The most troubling part about long-term climatic predictions is their inherent uncertainty. For example, Doppler radar, introduced in the 1980s, is still unable to calculate the precise path of a Midwestern tornado. And, while it may never be able to do so, when used as one part of a series of forecasting tools, it may be able to alert defenseless populations in developing countries to extreme weather events, including torrential rainfall and severe drought.
Decadal Prediction is the "new kid on the block," according to Lisa Goddard of the International Research Institute, or IRI. It is also an invaluable tool for measuring climate change, standing as it does between short-term and long-term estimates. The IRI was created to provide for cooperative ventures between the National Oceanic and Atmospheric Administration’s (NOAA's) Climate Program Office and Columbia University. It is part of The Earth Institute, and is located at the Lamont Campus.
Goddard – head of IRI’s climate program and lead author of the decadal projection article published in the May issue of Bulletin of the American Meteorological Society has succinctly noted that: "Climate change projections are important for planning and adaptation, but in order to make it through the next 50 years, you first have to get through the next ten.”
Like any new hypothesis, though, decadal predictions are relatively new, experimental, and uncertain largely because they have not been proved by events. In spite of that, many scientists and planning engineers are beginning to use decadal prediction to decide if (and where) a dam is needed, or an oceanfront city like New Orleans needs to be buttressed against hurricane seas, or how much agriculture can be expanded to meet future food needs without exhausting groundwater.

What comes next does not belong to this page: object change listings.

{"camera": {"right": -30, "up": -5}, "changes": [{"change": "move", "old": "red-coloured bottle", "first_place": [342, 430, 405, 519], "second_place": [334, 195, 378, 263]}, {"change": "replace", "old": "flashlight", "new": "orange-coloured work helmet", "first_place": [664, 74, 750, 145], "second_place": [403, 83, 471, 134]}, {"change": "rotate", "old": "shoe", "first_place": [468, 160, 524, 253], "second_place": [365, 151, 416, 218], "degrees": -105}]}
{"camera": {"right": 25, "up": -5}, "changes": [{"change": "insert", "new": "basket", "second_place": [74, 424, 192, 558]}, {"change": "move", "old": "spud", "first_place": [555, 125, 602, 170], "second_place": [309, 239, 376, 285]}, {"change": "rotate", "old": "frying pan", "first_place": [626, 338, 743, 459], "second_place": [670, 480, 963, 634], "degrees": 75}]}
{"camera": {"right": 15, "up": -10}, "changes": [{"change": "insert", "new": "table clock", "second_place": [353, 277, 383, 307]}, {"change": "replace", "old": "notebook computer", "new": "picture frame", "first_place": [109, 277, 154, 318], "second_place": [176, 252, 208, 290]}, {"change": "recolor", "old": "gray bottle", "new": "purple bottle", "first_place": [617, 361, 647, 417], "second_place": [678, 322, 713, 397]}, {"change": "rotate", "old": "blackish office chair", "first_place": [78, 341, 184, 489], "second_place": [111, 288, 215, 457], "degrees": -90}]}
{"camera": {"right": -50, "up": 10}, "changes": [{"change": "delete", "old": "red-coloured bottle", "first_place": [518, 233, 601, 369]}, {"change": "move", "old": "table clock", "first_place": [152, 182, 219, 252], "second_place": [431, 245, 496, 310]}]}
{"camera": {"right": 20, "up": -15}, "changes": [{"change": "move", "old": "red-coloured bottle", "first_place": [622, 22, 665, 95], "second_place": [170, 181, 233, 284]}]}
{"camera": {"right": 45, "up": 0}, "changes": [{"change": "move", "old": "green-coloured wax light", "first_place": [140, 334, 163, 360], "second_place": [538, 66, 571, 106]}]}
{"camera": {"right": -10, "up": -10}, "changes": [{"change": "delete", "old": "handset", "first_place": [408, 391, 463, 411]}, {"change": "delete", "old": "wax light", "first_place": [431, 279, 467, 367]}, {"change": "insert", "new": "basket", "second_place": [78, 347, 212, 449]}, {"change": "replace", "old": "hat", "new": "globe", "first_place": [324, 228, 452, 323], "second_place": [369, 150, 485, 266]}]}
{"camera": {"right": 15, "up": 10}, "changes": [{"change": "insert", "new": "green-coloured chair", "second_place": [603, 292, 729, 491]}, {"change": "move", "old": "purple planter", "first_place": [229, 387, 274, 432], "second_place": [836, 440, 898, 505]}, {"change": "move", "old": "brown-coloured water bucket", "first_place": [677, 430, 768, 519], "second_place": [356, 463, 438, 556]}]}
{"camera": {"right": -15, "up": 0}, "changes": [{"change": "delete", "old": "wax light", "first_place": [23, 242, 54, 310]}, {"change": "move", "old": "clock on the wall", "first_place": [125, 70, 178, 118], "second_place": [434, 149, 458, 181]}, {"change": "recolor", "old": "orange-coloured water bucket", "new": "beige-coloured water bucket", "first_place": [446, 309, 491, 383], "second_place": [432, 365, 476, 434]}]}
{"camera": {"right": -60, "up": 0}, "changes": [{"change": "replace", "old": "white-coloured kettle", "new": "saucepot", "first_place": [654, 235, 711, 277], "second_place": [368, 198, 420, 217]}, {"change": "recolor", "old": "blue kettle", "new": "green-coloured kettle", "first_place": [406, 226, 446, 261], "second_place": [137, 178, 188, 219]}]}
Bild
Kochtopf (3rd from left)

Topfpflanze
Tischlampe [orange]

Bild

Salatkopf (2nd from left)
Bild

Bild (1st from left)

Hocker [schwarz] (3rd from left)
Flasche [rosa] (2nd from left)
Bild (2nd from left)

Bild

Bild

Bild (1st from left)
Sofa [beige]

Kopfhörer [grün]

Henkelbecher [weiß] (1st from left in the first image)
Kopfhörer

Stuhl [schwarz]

Goddard also rejects the idea that decadal prediction is warring for sponsorship and research dollars with its big brother, seasonal forecasting. As she has observed, both forms of predicating future weather depend on more or less identical ‘general circulation models’, using the same algorithms and reliant on the same weather stations and satellites.
As a result, improvements in decadal prediction or seasonal forecasting can only be expected to improve one another, as well as very short-term and near-term predictions. This certainty, if not yet proven, forms the basis for the article’s rather unique title, “Two Time Scales for the Price of One,” (Almost).
To quote from the paper, “Seasonal and Decadal should not be treated as competitors for the attention of the scientific community. Rather, we should enable them to “play nicely” together, in order to maximize the efforts invested in each.”
A wonderfully harmonious attitude if I ever heard one. Now, if we could only inculcate it in the very noisy and persistent non-anthropogenic (manmade) global warming faction.